Recently I got a problem where several of my client's iPhones are unable to connect to SSID with Captive Portal. The popup said that the iPhone unable to connect to the SSID. Here is the condition:
1. My client's iPhone is given by their company. I do not know what kind of security setting that was applied to the phone.
2. The SSID is a guest network using captive portal with no Pre-Shared Key.
3. The captive portal is using ISE's CWA.
So I tried some troubleshooting. I modified the SSID by adding the PSK, but the user still has to accept T&C on the captive portal. The iPhone still could not connect with different error notification this time. The popup said that the password is wrong, but when I tried with another phone to connect to the SSID, it connected. So I remove the captive portal setting, this time only using PSK, the iPhone connected to the SSID.
I have 2 wild guesses regarding this:
1. Is captive portal information is added to the beacon when the AP broadcasting the SSID? Because the iPhones acted strangely when connecting to SSID with captive portals, but not to SSID with PSK only.

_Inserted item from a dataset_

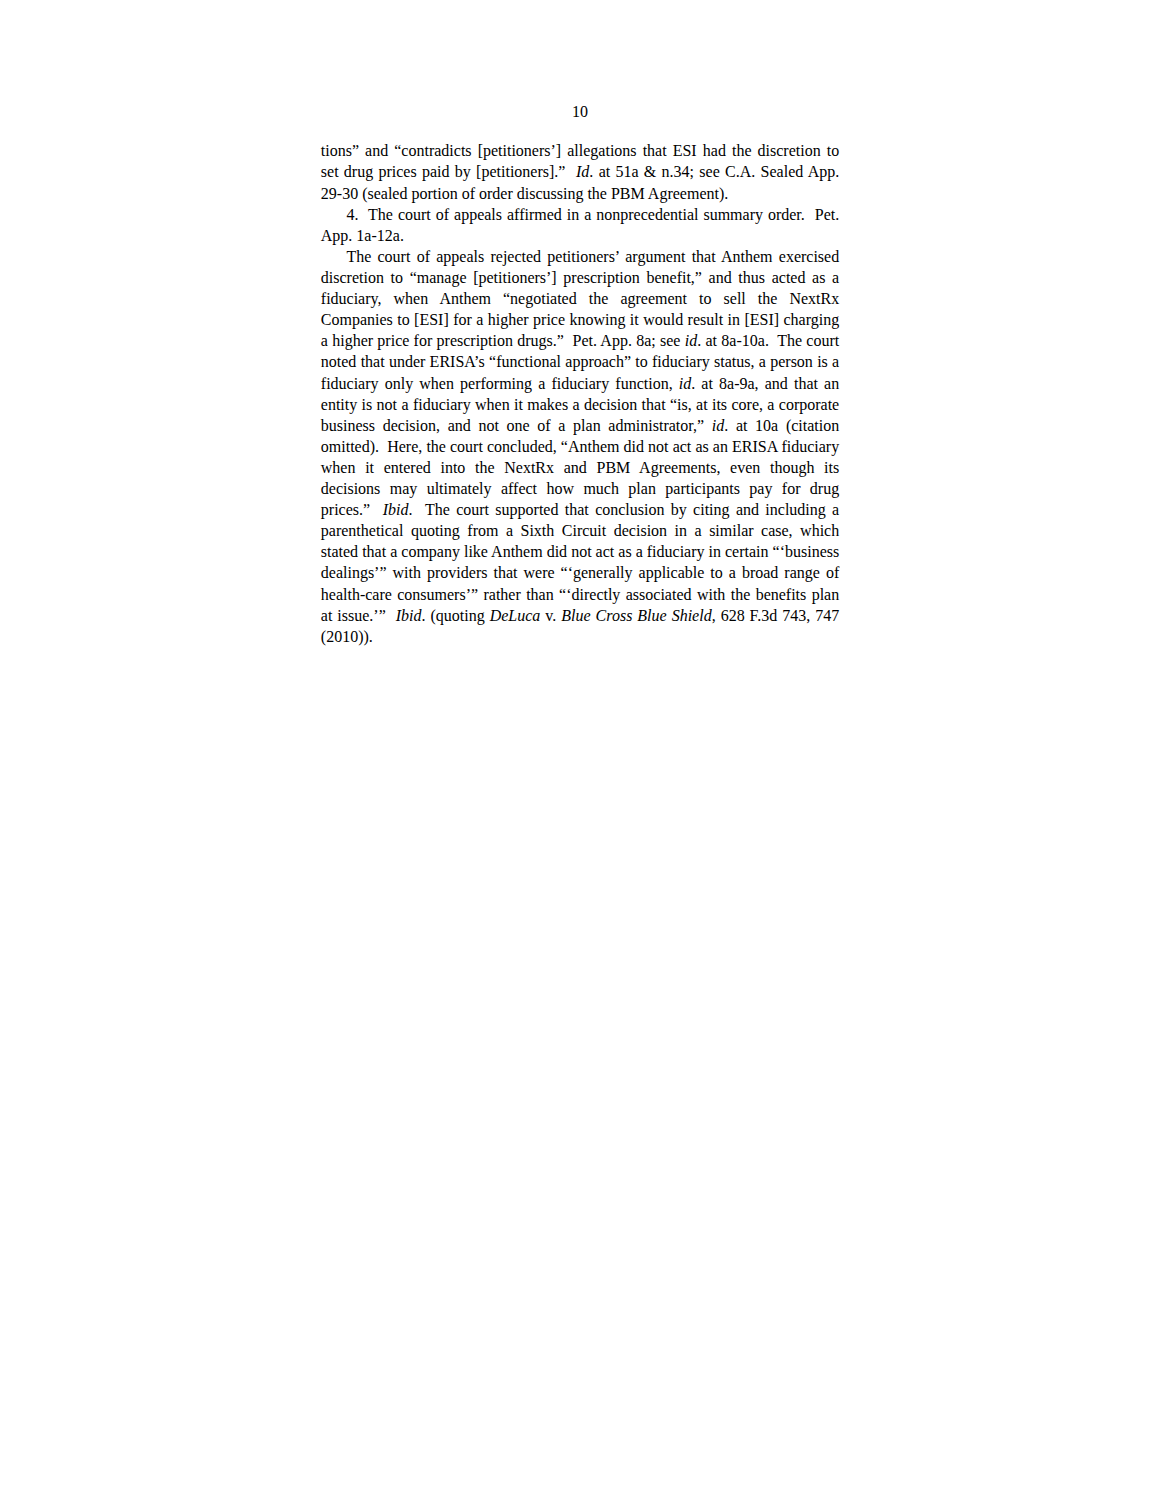10
tions” and “contradicts [petitioners’] allegations that ESI had the discretion to set drug prices paid by [petitioners].” Id. at 51a & n.34; see C.A. Sealed App. 29-30 (sealed portion of order discussing the PBM Agreement).
4. The court of appeals affirmed in a nonprecedential summary order. Pet. App. 1a-12a.
The court of appeals rejected petitioners’ argument that Anthem exercised discretion to “manage [petitioners’] prescription benefit,” and thus acted as a fiduciary, when Anthem “negotiated the agreement to sell the NextRx Companies to [ESI] for a higher price knowing it would result in [ESI] charging a higher price for prescription drugs.” Pet. App. 8a; see id. at 8a-10a. The court noted that under ERISA’s “functional approach” to fiduciary status, a person is a fiduciary only when performing a fiduciary function, id. at 8a-9a, and that an entity is not a fiduciary when it makes a decision that “is, at its core, a corporate business decision, and not one of a plan administrator,” id. at 10a (citation omitted). Here, the court concluded, “Anthem did not act as an ERISA fiduciary when it entered into the NextRx and PBM Agreements, even though its decisions may ultimately affect how much plan participants pay for drug prices.” Ibid. The court supported that conclusion by citing and including a parenthetical quoting from a Sixth Circuit decision in a similar case, which stated that a company like Anthem did not act as a fiduciary in certain “‘business dealings’” with providers that were “‘generally applicable to a broad range of health-care consumers’” rather than “‘directly associated with the benefits plan at issue.’” Ibid. (quoting DeLuca v. Blue Cross Blue Shield, 628 F.3d 743, 747 (2010)).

2. Does iPhone with a certain security setting need to check to a certain IP address first before able to connect to an SSID? Because the captive portal setting is blocking every access but to the DHCP server and ISE.
Is any of my guess is right? Or is there something else happens on the background. Thank you.
Have you investigated the ISE Radius Logs for both of the devices - Wondering if you have multiple Policies and one Phone is hitting one whilst the other is hitting a different one?
The log was not even on the ISE, so I'm not sure if the phone got blocked by one of my rules. Did not check the log on WLC though.
I would perform another test. Create a new SSID and use a generic pass through portal on the controller, not in ISE and see if that works. If it doesn’t work and other iPhones work, it can be that the company is blocking the use of guest wireless with portal page. I know some companies that do this for laptops.
Will do if I got the chance in the future. Kinda curious regarding this one.
Do you know what is being checked by endpoint to reject captive portal? Is captive portal information broadcasted by AP?